> **WRITTEN TASK**
Turn every line of the material into a numbered list, skipping any blank lines.

Stored data entries:
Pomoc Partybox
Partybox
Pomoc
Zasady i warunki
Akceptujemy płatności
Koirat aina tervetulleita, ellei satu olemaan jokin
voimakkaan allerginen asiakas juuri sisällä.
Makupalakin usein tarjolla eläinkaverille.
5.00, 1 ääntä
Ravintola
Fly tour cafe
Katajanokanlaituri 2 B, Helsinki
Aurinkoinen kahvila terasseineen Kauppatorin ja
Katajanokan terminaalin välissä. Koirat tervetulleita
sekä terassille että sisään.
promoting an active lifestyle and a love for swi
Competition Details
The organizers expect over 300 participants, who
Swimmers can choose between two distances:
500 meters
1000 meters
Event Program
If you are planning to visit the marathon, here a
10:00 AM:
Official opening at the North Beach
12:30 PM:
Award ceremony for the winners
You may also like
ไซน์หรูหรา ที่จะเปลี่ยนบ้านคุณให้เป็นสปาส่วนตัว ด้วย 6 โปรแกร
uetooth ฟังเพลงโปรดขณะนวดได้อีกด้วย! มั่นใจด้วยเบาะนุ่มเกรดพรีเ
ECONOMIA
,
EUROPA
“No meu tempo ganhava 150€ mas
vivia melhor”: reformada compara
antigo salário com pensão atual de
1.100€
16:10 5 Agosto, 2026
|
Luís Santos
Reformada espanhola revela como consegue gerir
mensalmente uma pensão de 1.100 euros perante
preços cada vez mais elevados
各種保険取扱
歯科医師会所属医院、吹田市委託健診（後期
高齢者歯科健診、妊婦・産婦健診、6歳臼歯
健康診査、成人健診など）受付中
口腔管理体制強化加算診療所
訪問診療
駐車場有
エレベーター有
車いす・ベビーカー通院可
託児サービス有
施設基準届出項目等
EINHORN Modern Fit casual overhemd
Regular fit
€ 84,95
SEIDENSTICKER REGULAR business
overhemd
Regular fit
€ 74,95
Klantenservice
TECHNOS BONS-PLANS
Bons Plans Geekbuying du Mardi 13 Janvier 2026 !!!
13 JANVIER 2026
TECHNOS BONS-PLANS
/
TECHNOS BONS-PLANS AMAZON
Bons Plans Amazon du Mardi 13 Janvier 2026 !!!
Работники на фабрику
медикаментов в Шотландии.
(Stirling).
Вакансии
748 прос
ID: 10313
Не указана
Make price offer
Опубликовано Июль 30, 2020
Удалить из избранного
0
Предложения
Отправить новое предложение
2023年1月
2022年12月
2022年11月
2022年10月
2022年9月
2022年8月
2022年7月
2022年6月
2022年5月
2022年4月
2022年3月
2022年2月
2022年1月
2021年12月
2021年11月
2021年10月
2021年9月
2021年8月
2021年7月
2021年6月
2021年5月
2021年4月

> **WRITTEN RESPONSE**
1. Pomoc Partybox
2. Partybox
3. Pomoc
4. Zasady i warunki
5. Akceptujemy płatności
6. Koirat aina tervetulleita, ellei satu olemaan jokin
7. voimakkaan allerginen asiakas juuri sisällä.
8. Makupalakin usein tarjolla eläinkaverille.
9. 5.00, 1 ääntä
10. Ravintola
11. Fly tour cafe
12. Katajanokanlaituri 2 B, Helsinki
13. Aurinkoinen kahvila terasseineen Kauppatorin ja
14. Katajanokan terminaalin välissä. Koirat tervetulleita
15. sekä terassille että sisään.
16. promoting an active lifestyle and a love for swi
17. Competition Details
18. The organizers expect over 300 participants, who
19. Swimmers can choose between two distances:
20. 500 meters
21. 1000 meters
22. Event Program
23. If you are planning to visit the marathon, here a
24. 10:00 AM:
25. Official opening at the North Beach
26. 12:30 PM:
27. Award ceremony for the winners
28. You may also like
29. ไซน์หรูหรา ที่จะเปลี่ยนบ้านคุณให้เป็นสปาส่วนตัว ด้วย 6 โปรแกร
30. uetooth ฟังเพลงโปรดขณะนวดได้อีกด้วย! มั่นใจด้วยเบาะนุ่มเกรดพรีเ
31. ECONOMIA
32. ,
33. EUROPA
34. “No meu tempo ganhava 150€ mas
35. vivia melhor”: reformada compara
36. antigo salário com pensão atual de
37. 1.100€
38. 16:10 5 Agosto, 2026
39. |
40. Luís Santos
41. Reformada espanhola revela como consegue gerir
42. mensalmente uma pensão de 1.100 euros perante
43. preços cada vez mais elevados
44. 各種保険取扱
45. 歯科医師会所属医院、吹田市委託健診（後期
46. 高齢者歯科健診、妊婦・産婦健診、6歳臼歯
47. 健康診査、成人健診など）受付中
48. 口腔管理体制強化加算診療所
49. 訪問診療
50. 駐車場有
51. エレベーター有
52. 車いす・ベビーカー通院可
53. 託児サービス有
54. 施設基準届出項目等
55. EINHORN Modern Fit casual overhemd
56. Regular fit
57. € 84,95
58. SEIDENSTICKER REGULAR business
59. overhemd
60. Regular fit
61. € 74,95
62. Klantenservice
63. TECHNOS BONS-PLANS
64. Bons Plans Geekbuying du Mardi 13 Janvier 2026 !!!
65. 13 JANVIER 2026
66. TECHNOS BONS-PLANS
67. /
68. TECHNOS BONS-PLANS AMAZON
69. Bons Plans Amazon du Mardi 13 Janvier 2026 !!!
70. Работники на фабрику
71. медикаментов в Шотландии.
72. (Stirling).
73. Вакансии
74. 748 прос
75. ID: 10313
76. Не указана
77. Make price offer
78. Опубликовано Июль 30, 2020
79. Удалить из избранного
80. 0
81. Предложения
82. Отправить новое предложение
83. 2023年1月
84. 2022年12月
85. 2022年11月
86. 2022年10月
87. 2022年9月
88. 2022年8月
89. 2022年7月
90. 2022年6月
91. 2022年5月
92. 2022年4月
93. 2022年3月
94. 2022年2月
95. 2022年1月
96. 2021年12月
97. 2021年11月
98. 2021年10月
99. 2021年9月
100. 2021年8月
101. 2021年7月
102. 2021年6月
103. 2021年5月
104. 2021年4月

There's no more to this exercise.